Three years back on 1st Feb '20, when the Union Finance Minister Nirmala Sitharaman stood to present the Union Budget the mood was buoyant. The Budget for 2020-21 aimed to achieve a nominal GDP growth rate of 10%, which would translate to a real GDP growth rate of 6% to 6.5%. The government targeted reducing the fiscal deficit to 3.5% of the GDP. The Budget aimed to boost infrastructure spending, with a focus on highways, railways, and airports. However, just two months later Covid struck, and the GDP, instead of growing, contracted by 7.7% while the fiscal deficit shot up to 9.5% of the GDP
The Budget for 2022-23 too started with ambitious targets but the Ukraine war broke out within days of it being presented. Yet, the government managed to achieve most of the targets despite the war leading to an energy price spiral, inflation and supply constraints, and consequent rate hikes by global central banks including the Reserve Bank of India.

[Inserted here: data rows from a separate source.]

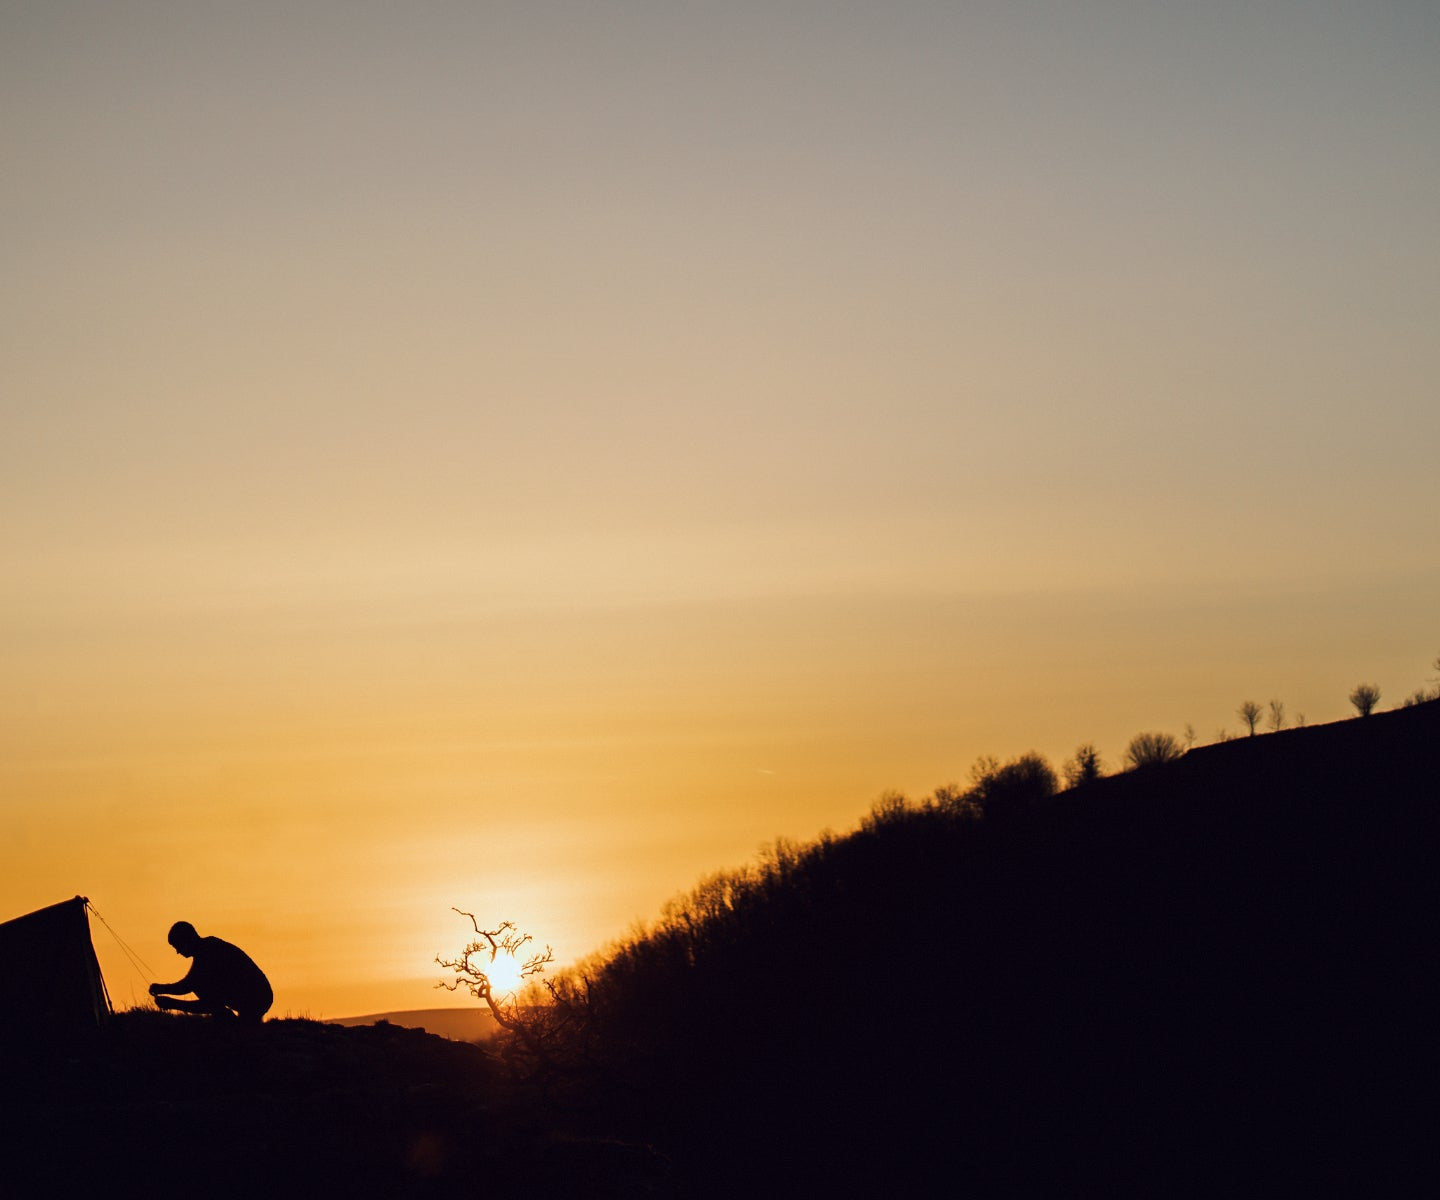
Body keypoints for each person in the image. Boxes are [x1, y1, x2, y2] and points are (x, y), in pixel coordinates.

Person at [149, 921, 273, 1023]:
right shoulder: (208, 948)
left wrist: (171, 1002)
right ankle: (235, 1022)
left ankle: (231, 1023)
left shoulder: (209, 952)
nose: (178, 951)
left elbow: (189, 986)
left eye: (178, 946)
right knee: (201, 987)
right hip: (258, 995)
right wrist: (163, 989)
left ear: (187, 940)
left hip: (254, 997)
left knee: (201, 988)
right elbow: (189, 984)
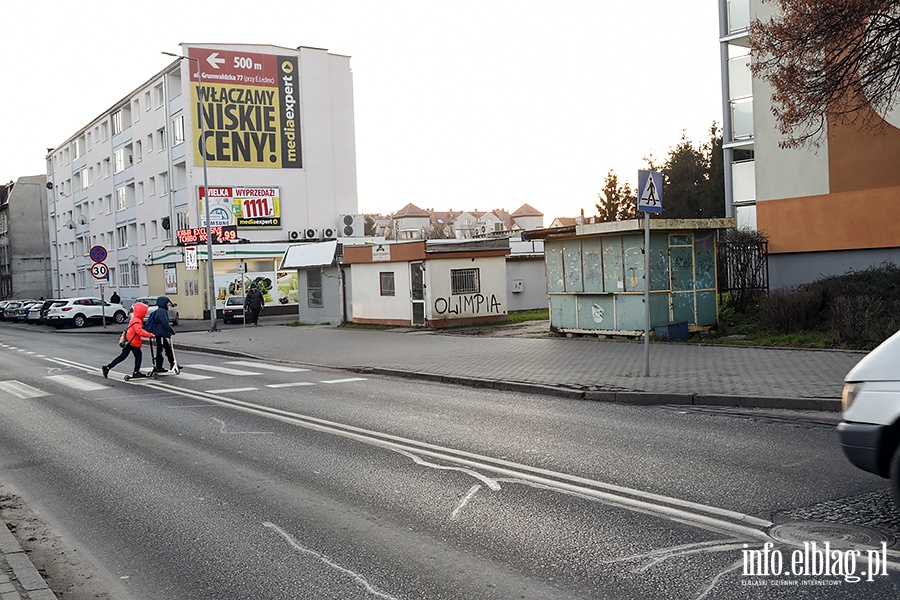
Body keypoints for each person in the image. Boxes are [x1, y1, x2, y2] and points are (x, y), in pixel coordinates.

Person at [102, 302, 154, 378]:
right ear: (141, 312)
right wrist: (150, 335)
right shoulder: (137, 320)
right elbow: (139, 331)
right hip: (133, 342)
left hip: (129, 340)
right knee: (138, 356)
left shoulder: (135, 318)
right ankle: (136, 372)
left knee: (123, 356)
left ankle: (108, 367)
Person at [145, 296, 176, 373]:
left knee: (166, 348)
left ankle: (172, 363)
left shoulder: (160, 310)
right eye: (167, 304)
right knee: (161, 350)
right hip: (160, 334)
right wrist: (172, 331)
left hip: (160, 333)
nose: (168, 305)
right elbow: (165, 323)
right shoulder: (161, 311)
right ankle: (160, 366)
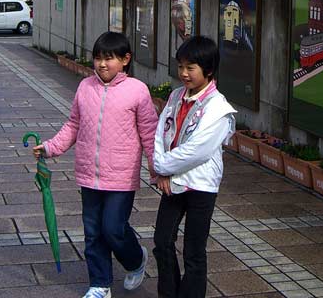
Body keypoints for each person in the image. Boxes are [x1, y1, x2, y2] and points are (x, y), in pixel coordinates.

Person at [33, 32, 158, 298]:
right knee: (92, 232)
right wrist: (50, 147)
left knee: (113, 229)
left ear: (125, 60)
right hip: (89, 174)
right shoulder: (85, 87)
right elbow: (74, 125)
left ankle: (136, 260)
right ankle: (100, 284)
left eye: (109, 58)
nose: (102, 64)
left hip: (122, 176)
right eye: (98, 58)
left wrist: (156, 166)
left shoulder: (137, 90)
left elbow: (149, 131)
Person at [153, 35, 236, 298]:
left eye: (191, 68)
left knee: (194, 251)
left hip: (200, 186)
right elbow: (160, 132)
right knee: (162, 241)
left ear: (208, 70)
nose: (184, 73)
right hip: (172, 181)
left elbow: (197, 151)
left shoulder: (218, 108)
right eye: (181, 67)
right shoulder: (177, 95)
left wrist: (163, 168)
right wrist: (161, 168)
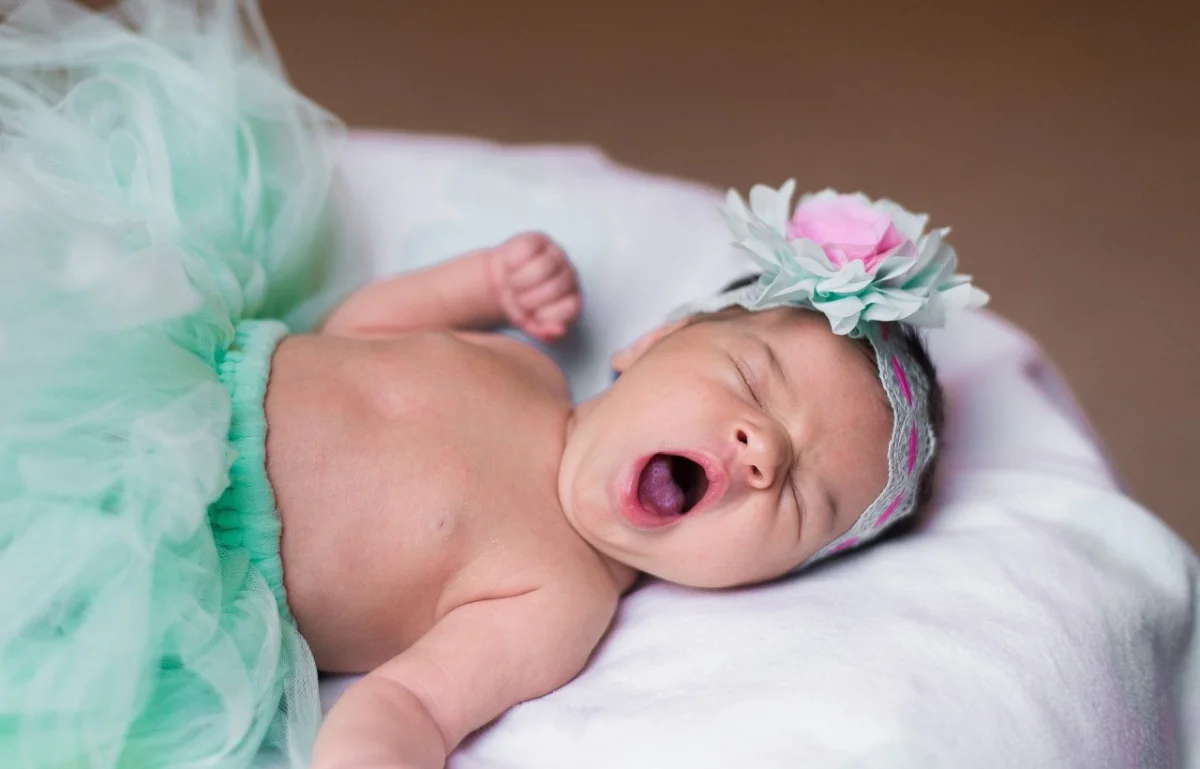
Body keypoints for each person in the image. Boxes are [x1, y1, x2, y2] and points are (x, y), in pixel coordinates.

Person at [0, 1, 986, 767]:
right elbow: (355, 333)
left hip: (154, 547)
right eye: (749, 380)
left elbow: (414, 702)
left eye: (804, 498)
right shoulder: (521, 362)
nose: (762, 448)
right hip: (157, 371)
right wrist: (477, 284)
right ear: (651, 342)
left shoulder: (560, 599)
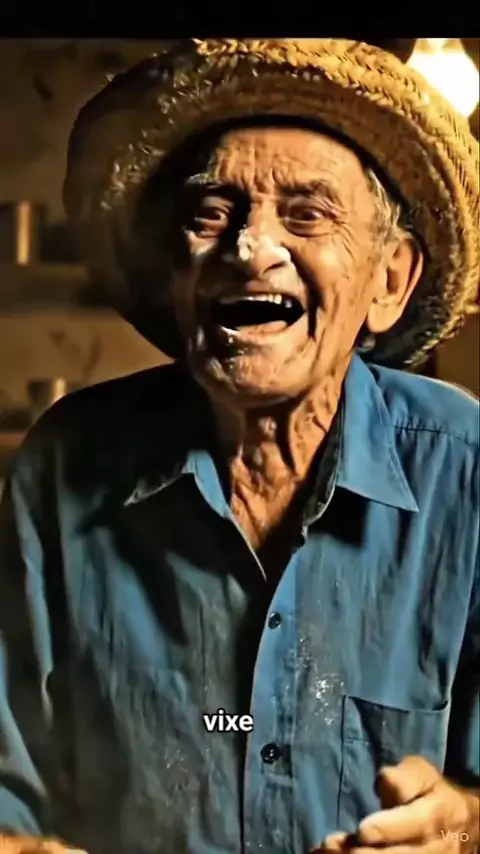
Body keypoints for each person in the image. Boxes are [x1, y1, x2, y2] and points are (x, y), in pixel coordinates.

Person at [0, 38, 478, 854]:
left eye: (308, 214)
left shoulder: (465, 468)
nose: (251, 248)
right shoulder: (65, 464)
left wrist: (463, 827)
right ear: (174, 275)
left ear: (390, 282)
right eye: (212, 214)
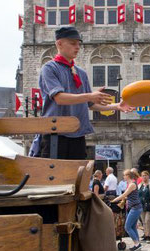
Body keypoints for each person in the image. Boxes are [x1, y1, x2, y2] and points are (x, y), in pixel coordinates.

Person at [29, 27, 133, 159]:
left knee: (77, 176)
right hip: (55, 132)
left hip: (77, 132)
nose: (77, 47)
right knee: (53, 176)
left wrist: (117, 106)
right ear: (59, 44)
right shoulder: (49, 68)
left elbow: (90, 104)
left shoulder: (81, 73)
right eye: (73, 43)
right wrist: (90, 96)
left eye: (79, 43)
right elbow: (60, 98)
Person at [112, 169, 143, 251]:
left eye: (124, 175)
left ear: (128, 176)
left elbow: (124, 195)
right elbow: (127, 196)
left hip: (135, 208)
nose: (123, 177)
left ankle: (137, 244)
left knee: (127, 226)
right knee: (133, 226)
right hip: (134, 207)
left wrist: (114, 201)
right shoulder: (130, 183)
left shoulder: (132, 184)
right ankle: (137, 244)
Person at [138, 171, 150, 242]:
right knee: (143, 221)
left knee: (148, 220)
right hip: (141, 205)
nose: (144, 177)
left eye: (145, 175)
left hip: (149, 205)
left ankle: (148, 236)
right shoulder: (140, 185)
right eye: (143, 175)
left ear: (148, 176)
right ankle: (145, 234)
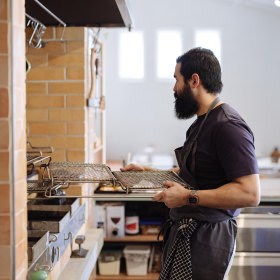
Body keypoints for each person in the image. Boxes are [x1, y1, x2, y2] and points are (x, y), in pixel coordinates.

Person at [121, 47, 260, 280]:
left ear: (194, 80)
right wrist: (150, 173)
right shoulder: (201, 122)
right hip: (192, 234)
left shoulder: (228, 126)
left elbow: (250, 193)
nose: (174, 88)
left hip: (210, 240)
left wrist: (187, 197)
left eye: (177, 79)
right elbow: (197, 173)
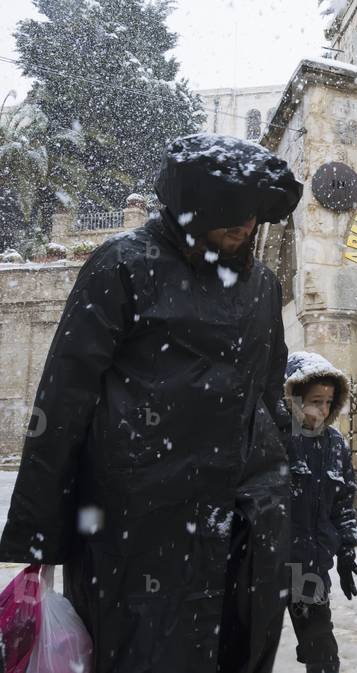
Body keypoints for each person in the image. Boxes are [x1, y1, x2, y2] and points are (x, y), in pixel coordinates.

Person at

As the new fiscal started in April, the government finds itself staring at a new crisis sparked by bank failures in the US and Europe including that of the storied Credit Suisse, leading many to fear that similar troubles of the last few years await us. So will the government meet the fiscal targets set just a month back in light of the worsening global scenario?
The Budget sees expenditure rising 7.4% to ₹45 lakh crore in 2023-24, while revenues are seen growing 12.1% to 26.32 lakh crore, including an 11.7% growth in tax revenues to ₹23.30 lakh crore.